Untuk itu, sambil menganalisa peluang penerapan TBT, pemerintah dalam waktu dekat harus fokus pada penguatan pertanian tembakau dan kapasitas industri, sehingga mampu mandiri dalam penyedian bahan baku dan barang modal dalam industri tembakau dan rokok, serta lebih jauh adalah ketahanan ekonomi petani.

“Itulah cara kita menghadapi perdagangan bebas yang seringkali disepakati oleh hanya segelintir pihak yang memiliki power,” tandas Daeng.

Direktur Eksekutif Center for Indonesia Taxation Analysis (CITA), Yustinus Prastowo menambahkan, pengenaan bea masuk tinggi untuk tembakau impor, dimungkinkan namun penerapanya perlu hati-hati.

Ini berkaitan dengan aspek legal atau perjanjian internasional yang sudah diteken pemerintah Indonesia dengan negara lain.

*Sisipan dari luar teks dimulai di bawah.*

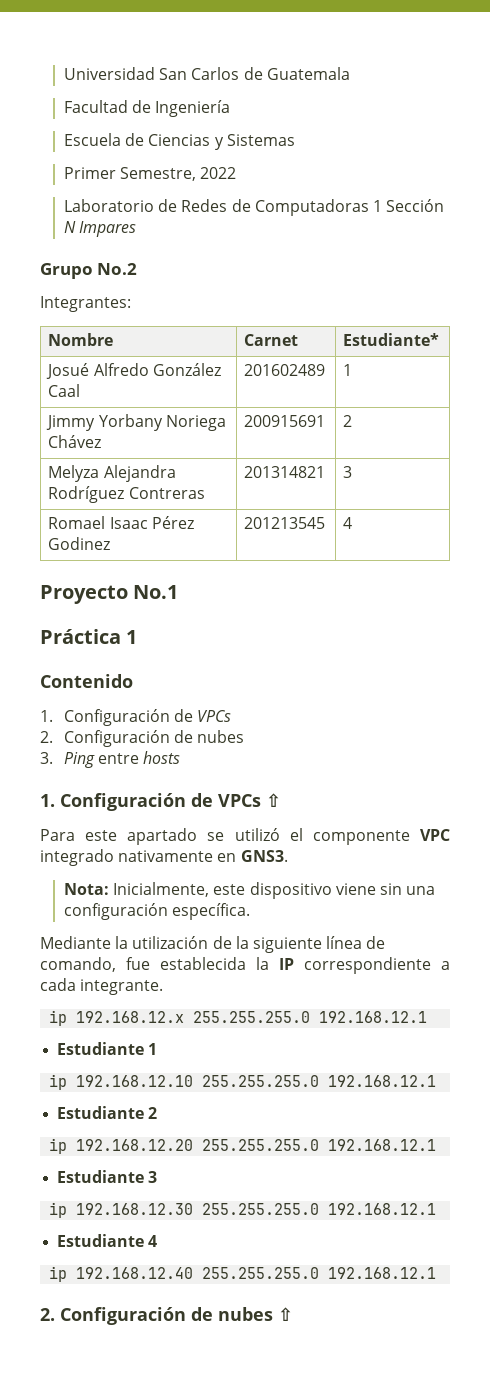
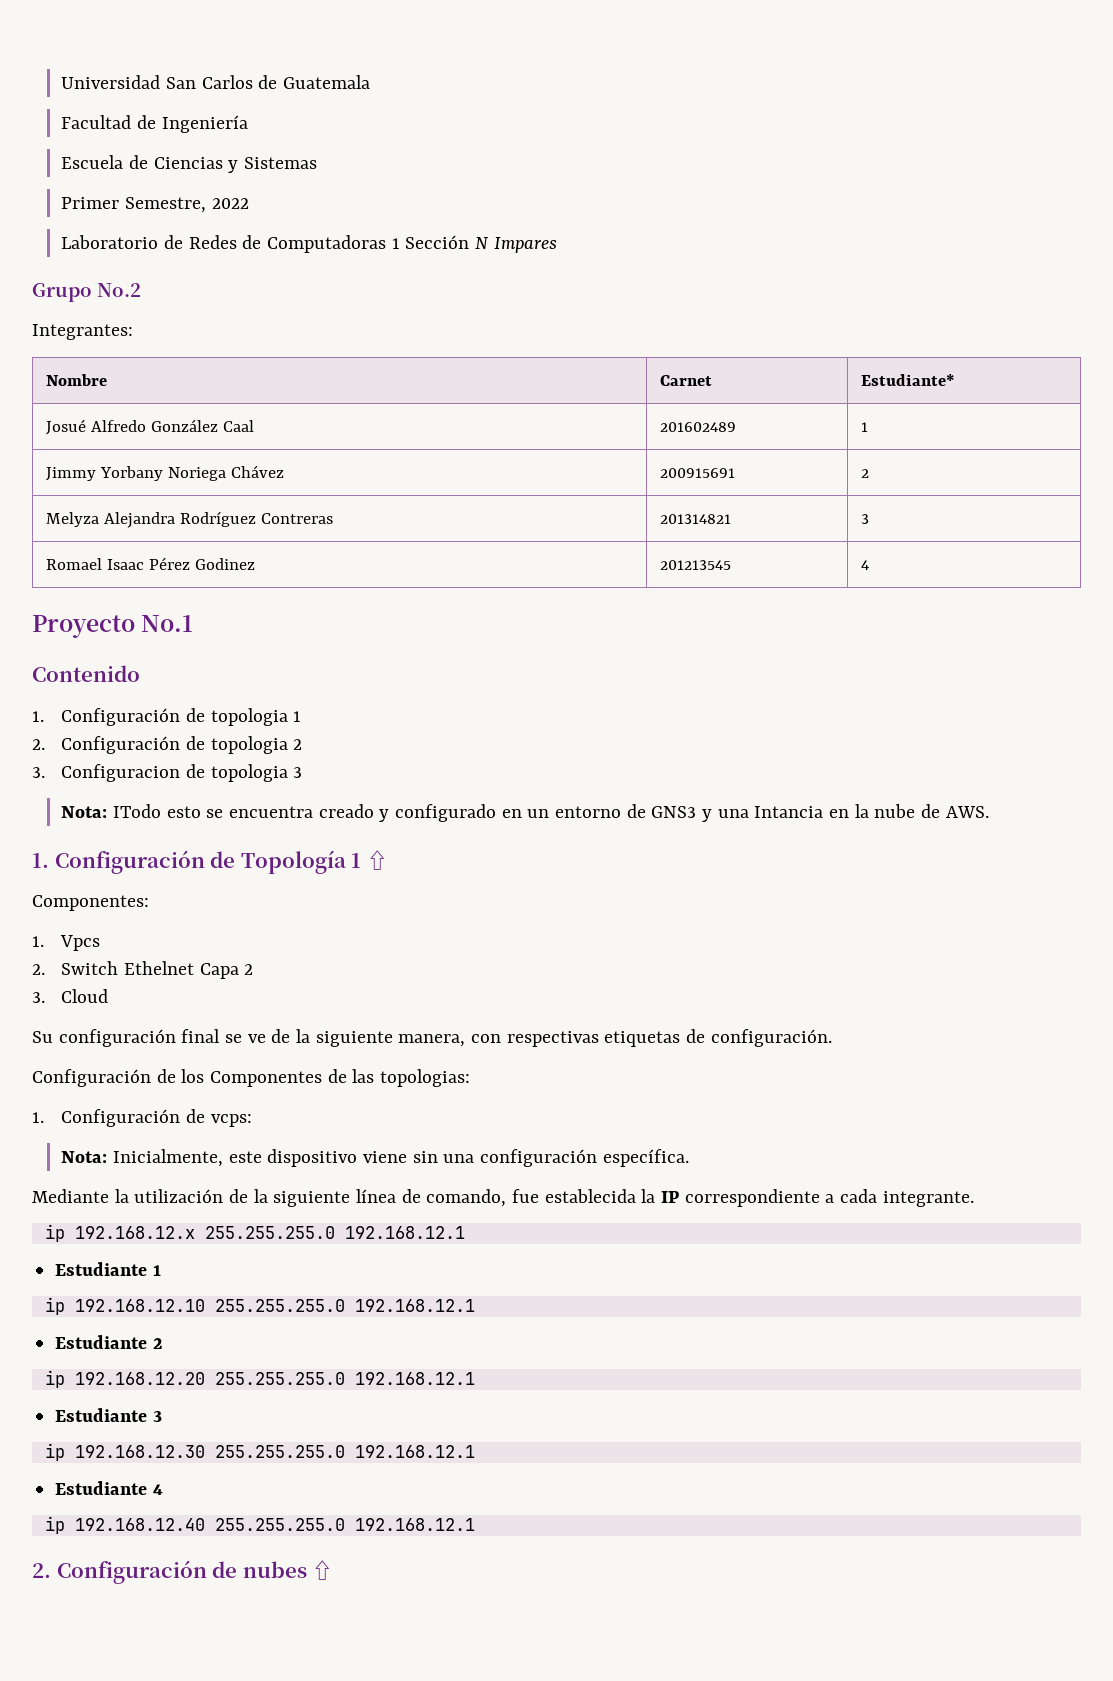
[40,629,138,644] // Práctica 1 -> (194, 623) none
[197,710,232,722] [40,730,245,747] [40,751,181,768] [40,793,261,811] VPCs // 2. Configuración de nubes // 3. Ping entre hosts // 1. Configuración de VPCs -> [210,708,302,726] [32,736,303,754] [32,764,303,782] [61,804,989,822] [32,850,362,874] topologia 1 // 2. Configuración de topologia 2 // 3. Configuracion de topologia 3 // Nota: ITodo esto se encuentra creado y configurado en un entorno de GNS3 y una Intancia en la nube de AWS. // 1. Configuración de Topología 1
[40,828,450,845] [40,849,288,866] Para este apartado se utilizó el componente VPC integrado nativamente en GNS3. -> [32,895,149,911] [32,935,101,951] [32,961,254,979] [32,989,109,1003] [32,1029,832,1047] [32,1069,471,1087] [32,1109,252,1127] Componentes: // 1. Vpcs // 2. Switch Ethelnet Capa 2 // 3. Cloud // Su configuración final se ve de la siguiente manera, con respectivas etiquetas de configuración. // Configuración de los Componentes de las topologias: // 1. Configuración de vcps:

Termasuk dengan China yang notabene pemasok tembakau impor terbesar untuk Indonesia.

“Apalagi Tiongkok importir utama. Yang ada malah Tiongkok dan India diuntungkan karena mendapat peralihan impor dari Amerika Serikat, Turki dan negara lain yang terkena tarif tinggi,” jelas Yustinus, kepada Media, Senin (29/5).

Pengenaan tarif bea masuk tinggi oleh negara, kata Yustinus, baru dimungkinkan ketika dari sisi pasokan tembakau baik kualitas dan kuantitas sudah mencukupi. Namun, melihat kondisi Indonesia, terkesan ada ‘dongeng’ seakan-akan pasokan tembakau melimpah padahal tidak berdasar data. “Secara gamblang, memang secara kualitas dan kuantitas ada keterbatasan dari pasokan tembakau lokal,” tegasnya.

Yustinus setuju dengan Daeng, opsi terbaik saat ini, pemerintah mengedepankan perbaikan tata kelola sektor pertanian tembakau terlebih dahulu. Pemerintah mesti berkolaborasi, untuk memberikan pelatihan, memberi bibit berkualitas, membuka akses pinjaman keuangan untuk petani tembakau agar mampu meningkatkan produksi.

Namun ironis, kenyataanya justru terbalik. Bahkan di era pemerintahan sebelumnya, yakni era Susilo Bambang Yudhoyono, malah dirancang sebuah program pengalihan petani tembakau untuk menanam tanaman lain.

Tak heran, kondisi pasokan tembakau lokal makin anjlok. Impor pun melonjak. Bagi Yustinus, untuk menjaga kesinambungan di industri hasil tembakau, harus ada roadmap yang komprehensif dari hulu ke hilir secara beriringan.